# [Source records]
--- START ---
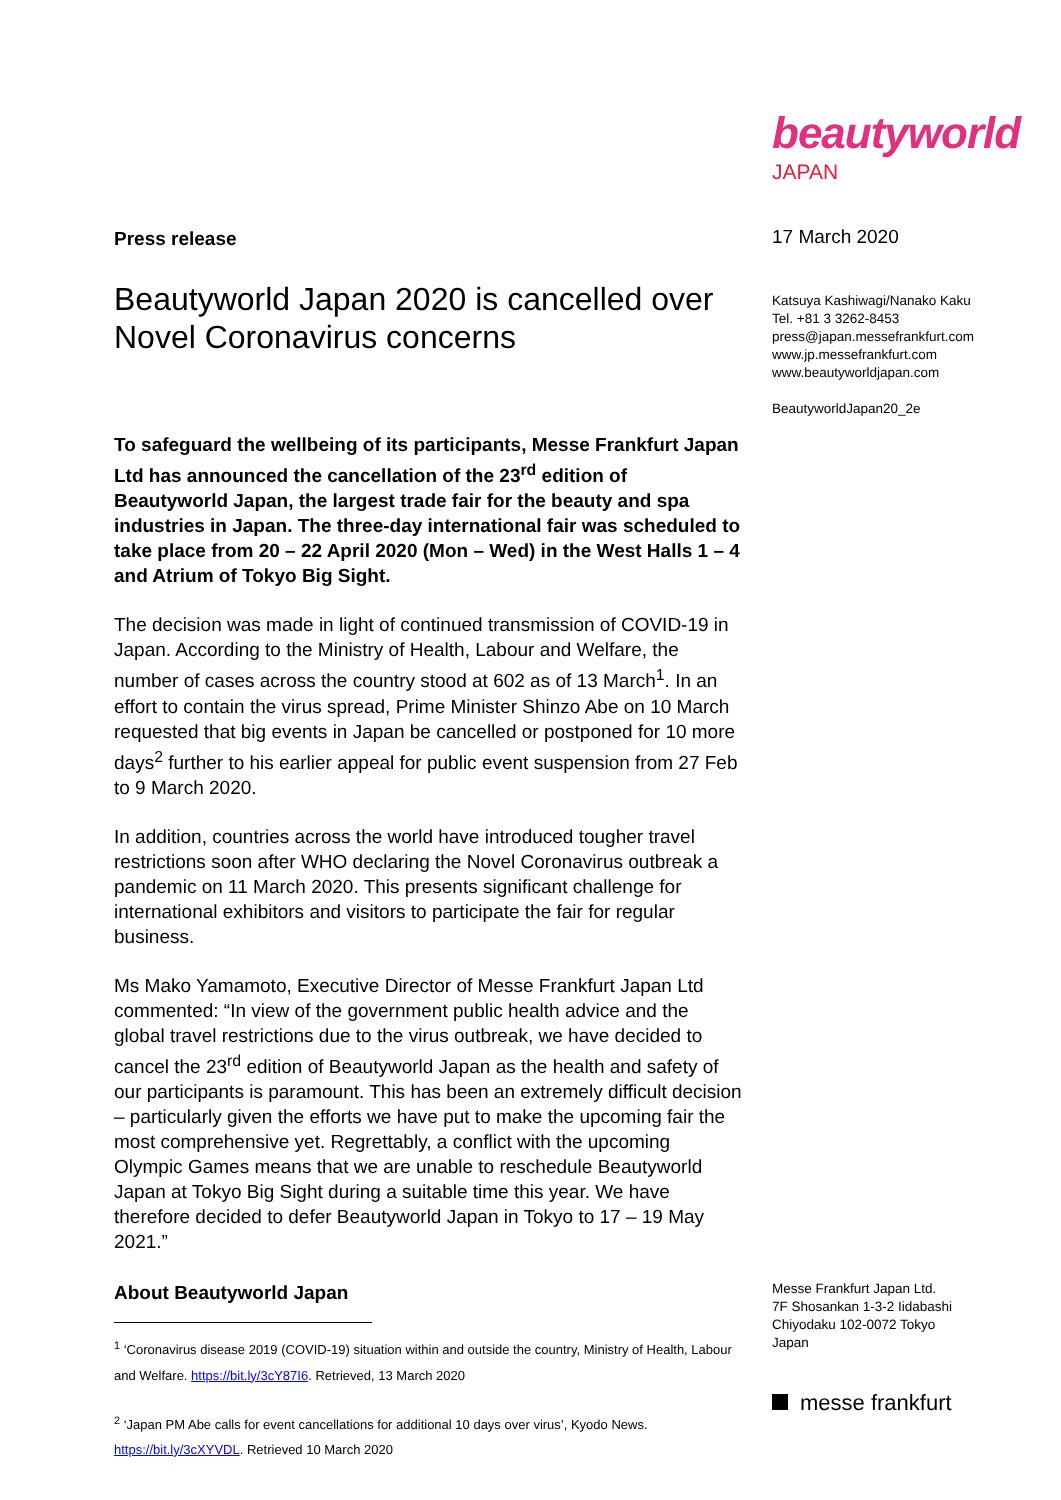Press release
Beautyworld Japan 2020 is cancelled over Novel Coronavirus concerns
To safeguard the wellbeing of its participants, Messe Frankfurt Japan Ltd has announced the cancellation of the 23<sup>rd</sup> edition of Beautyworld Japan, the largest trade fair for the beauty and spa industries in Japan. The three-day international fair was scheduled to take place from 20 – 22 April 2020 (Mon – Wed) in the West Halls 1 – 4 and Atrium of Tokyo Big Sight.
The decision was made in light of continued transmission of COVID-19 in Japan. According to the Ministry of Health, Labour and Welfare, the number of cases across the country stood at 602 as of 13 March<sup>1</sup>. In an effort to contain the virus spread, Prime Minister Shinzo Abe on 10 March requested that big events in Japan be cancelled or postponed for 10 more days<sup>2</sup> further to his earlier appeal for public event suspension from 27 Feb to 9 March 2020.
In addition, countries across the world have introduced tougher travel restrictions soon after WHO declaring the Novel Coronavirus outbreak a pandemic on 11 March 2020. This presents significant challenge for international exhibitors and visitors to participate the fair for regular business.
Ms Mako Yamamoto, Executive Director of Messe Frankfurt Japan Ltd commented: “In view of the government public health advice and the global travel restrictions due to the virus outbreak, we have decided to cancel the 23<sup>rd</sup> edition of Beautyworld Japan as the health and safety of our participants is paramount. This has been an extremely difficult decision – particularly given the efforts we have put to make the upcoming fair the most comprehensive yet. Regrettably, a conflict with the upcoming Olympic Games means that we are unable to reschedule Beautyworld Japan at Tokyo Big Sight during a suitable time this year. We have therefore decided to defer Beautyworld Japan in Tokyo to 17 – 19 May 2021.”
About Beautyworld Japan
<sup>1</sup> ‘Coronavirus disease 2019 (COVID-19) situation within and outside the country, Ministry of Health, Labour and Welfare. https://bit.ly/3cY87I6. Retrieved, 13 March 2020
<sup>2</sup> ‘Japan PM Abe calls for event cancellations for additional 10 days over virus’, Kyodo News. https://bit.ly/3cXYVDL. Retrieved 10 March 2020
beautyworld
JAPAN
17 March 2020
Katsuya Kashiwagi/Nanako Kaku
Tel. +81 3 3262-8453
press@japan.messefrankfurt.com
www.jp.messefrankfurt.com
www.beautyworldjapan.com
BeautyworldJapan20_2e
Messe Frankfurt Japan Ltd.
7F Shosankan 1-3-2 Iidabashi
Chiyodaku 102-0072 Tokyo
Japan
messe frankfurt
--- END ---
Without the pictures, copy all of the entries exactly as they appear.

# [Answer for this exercise]
Press release
Beautyworld Japan 2020 is cancelled over Novel Coronavirus concerns
To safeguard the wellbeing of its participants, Messe Frankfurt Japan Ltd has announced the cancellation of the 23<sup>rd</sup> edition of Beautyworld Japan, the largest trade fair for the beauty and spa industries in Japan. The three-day international fair was scheduled to take place from 20 – 22 April 2020 (Mon – Wed) in the West Halls 1 – 4 and Atrium of Tokyo Big Sight.
The decision was made in light of continued transmission of COVID-19 in Japan. According to the Ministry of Health, Labour and Welfare, the number of cases across the country stood at 602 as of 13 March<sup>1</sup>. In an effort to contain the virus spread, Prime Minister Shinzo Abe on 10 March requested that big events in Japan be cancelled or postponed for 10 more days<sup>2</sup> further to his earlier appeal for public event suspension from 27 Feb to 9 March 2020.
In addition, countries across the world have introduced tougher travel restrictions soon after WHO declaring the Novel Coronavirus outbreak a pandemic on 11 March 2020. This presents significant challenge for international exhibitors and visitors to participate the fair for regular business.
Ms Mako Yamamoto, Executive Director of Messe Frankfurt Japan Ltd commented: “In view of the government public health advice and the global travel restrictions due to the virus outbreak, we have decided to cancel the 23<sup>rd</sup> edition of Beautyworld Japan as the health and safety of our participants is paramount. This has been an extremely difficult decision – particularly given the efforts we have put to make the upcoming fair the most comprehensive yet. Regrettably, a conflict with the upcoming Olympic Games means that we are unable to reschedule Beautyworld Japan at Tokyo Big Sight during a suitable time this year. We have therefore decided to defer Beautyworld Japan in Tokyo to 17 – 19 May 2021.”
About Beautyworld Japan
<sup>1</sup> ‘Coronavirus disease 2019 (COVID-19) situation within and outside the country, Ministry of Health, Labour and Welfare. https://bit.ly/3cY87I6. Retrieved, 13 March 2020
<sup>2</sup> ‘Japan PM Abe calls for event cancellations for additional 10 days over virus’, Kyodo News. https://bit.ly/3cXYVDL. Retrieved 10 March 2020
beautyworld
JAPAN
17 March 2020
Katsuya Kashiwagi/Nanako Kaku
Tel. +81 3 3262-8453
press@japan.messefrankfurt.com
www.jp.messefrankfurt.com
www.beautyworldjapan.com
BeautyworldJapan20_2e
Messe Frankfurt Japan Ltd.
7F Shosankan 1-3-2 Iidabashi
Chiyodaku 102-0072 Tokyo
Japan
messe frankfurt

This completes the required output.